Bloquer la transcription mitochondriale des cellules cancéreuses sans toucher les cellules saines

Recherche Article publié le 11 janvier 2021
Les altérations de l’ADN mitochondrial (ADNmt) sont observées au cours de vieillissement ou dans des contextes pathologiques tels que le cancer, la neurodégénerescence ou les erreurs innées de métabolisme. Dans une étude publiée dans Nature, une équipe allemande décrit une nouvelle classe d’inhibiteurs de la transcription mitochondriale (IMT) qui ciblent l’ARN polymérase mitochondriale (POLRMT), essentielle pour la biogénèse de la phosphorylation oxydative mitochondriale (système OXPHOS).

Lors de précédentes études, cette équipe avait montré que les cellules à prolifération rapide étaient très sensibles à l’inhibition de l’expression de l’ADNmt, contrairement aux tissus différenciés comme le muscle squelettique pouvant tolérer ces conditions à plus long terme. Les IMT découverts dans cette étude, ont été identifiés par criblage à haut débit de modulateurs de la transcription (composé IMT1), puis optimisés pour des approches in vivo (composé IMT1B). Les approches biochimiques révèlent que ces 2 composés se comportent comme des inhibiteurs non compétitifs de la POLRMT, induisant son changement conformationnel, et bloquant ainsi sa liaison au substrat (ADN-ARN) et donc la transcription de l’ADNmt, et ce de façon concentration-dépendante. Il en résulte une diminution de la respiration mitochondriale dans les cellules (HeLa, A2780) traitées avec les IMT.
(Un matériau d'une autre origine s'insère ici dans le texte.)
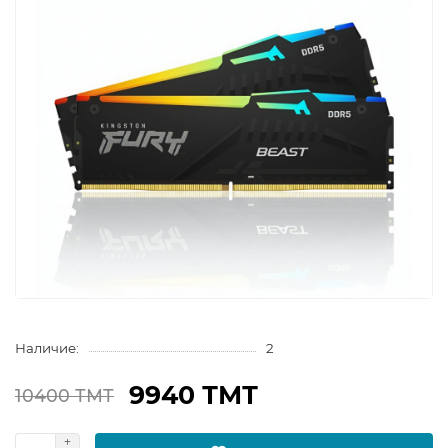
Наличие:
2
9940 ТМТ
10400 ТМТ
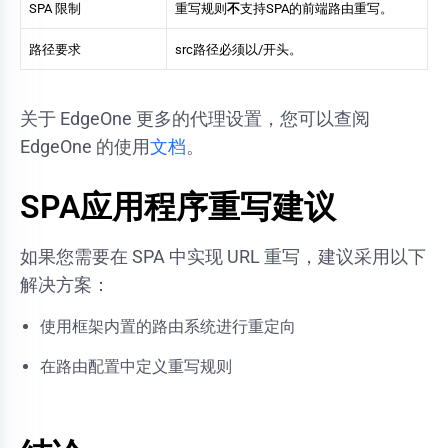
SPA 限制
重写规则
不
支持SPA的前端路由重写。
路径要求
src
路径必须以
/
开头。
关于 EdgeOne 更多的代理设置，您可以查阅
EdgeOne 的使用
文档
。
SPA应用程序重写建议
如果您需要在 SPA 中实现 URL 重写，建议采用以下
解决方案：
使用框架内置的路由系统进行重定向
在路由配置中定义重写规则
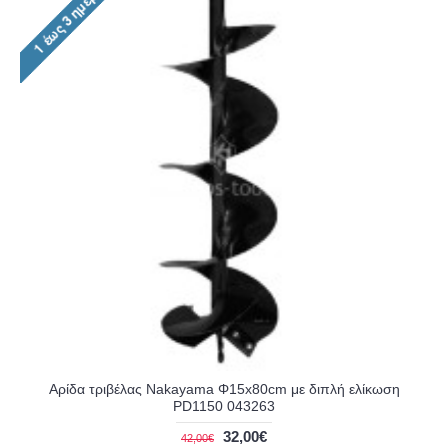
Αρίδα τριβέλας Nakayama Φ15x80cm με διπλή ελίκωση
PD1150 043263
32,00€
42,00€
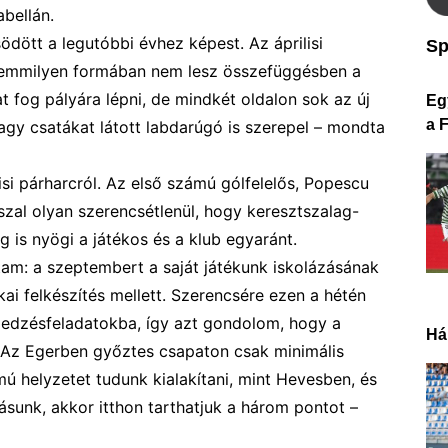
abellán.
södött a legutóbbi évhez képest. A
z április
i
Sp
semmilyen formában nem lesz összefüggésben a
t fog pályára lépni, de mindkét oldalon sok az új
Eg
a 
agy csatákat látott labdarúgó is szerepel
–
mondta
isi párharcról. Az első számú gólfelelős, Popescu
s
zal
olyan szerencsétlenül, hogy
keresztszalag-
ig
is
nyögi a játékos és a klub egyaránt.
tam:
a szeptembert a saját játékunk iskolázásának
kai felkészítés mellett. Szerencsére ezen a hétén
tt edzésfeladatokba, így azt gondolom, hogy a
Há
 Az Egerben győztes csapaton csak minimális
ú helyzetet tudunk kialakítani, mint Hevesben, és
ásunk, akkor itthon tarthatjuk a három pontot
–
Les cellules cancéreuses, hautement prolifératives nécessitent un métabolisme mitochondrial et un système OXPHOS efficaces. Les chercheurs ont donc testé les effets des IMT sur 89 lignées de cellules cancéreuses ainsi que sur des cellules primaires (fibroblastes de poumon et cellules mononucléaires périphériques sanguines humaines). Ils montrent que les IMT réduisent drastiquement la viabilité cellulaire dans 1/3 des lignées testées, sans effet toxique sur les cellules primaires. De plus, bien que les niveaux de ROS et de clivage de la PARP, ainsi que les voies pro-apoptotiques, de stress ou de dégradation soient inchangés, les chercheurs reportent des niveaux de phosphorylation de l’AMPK et un ratio AMP/ATP et considérablement augmentés, indicateur d’une « crise énergétique cellulaire ». Ces observations ont été confirmées in vivo. En effet, des souris ayant reçu une xénogreffe de cellules tumorales humaines et traitées par administration per os d’IMT pendant 4 semaines présentent une taille de tumeur diminuée par rapport au groupe de souris contrôles non traitées. Au niveau moléculaire, le traitement de ces souris avec IMT réduit les niveaux de transcrits d’ADNmt et les niveaux protéiques des sous-unités de la chaîne respiratoire dans les tumeurs, mais beaucoup moins dans les tissus différenciés (cœur…).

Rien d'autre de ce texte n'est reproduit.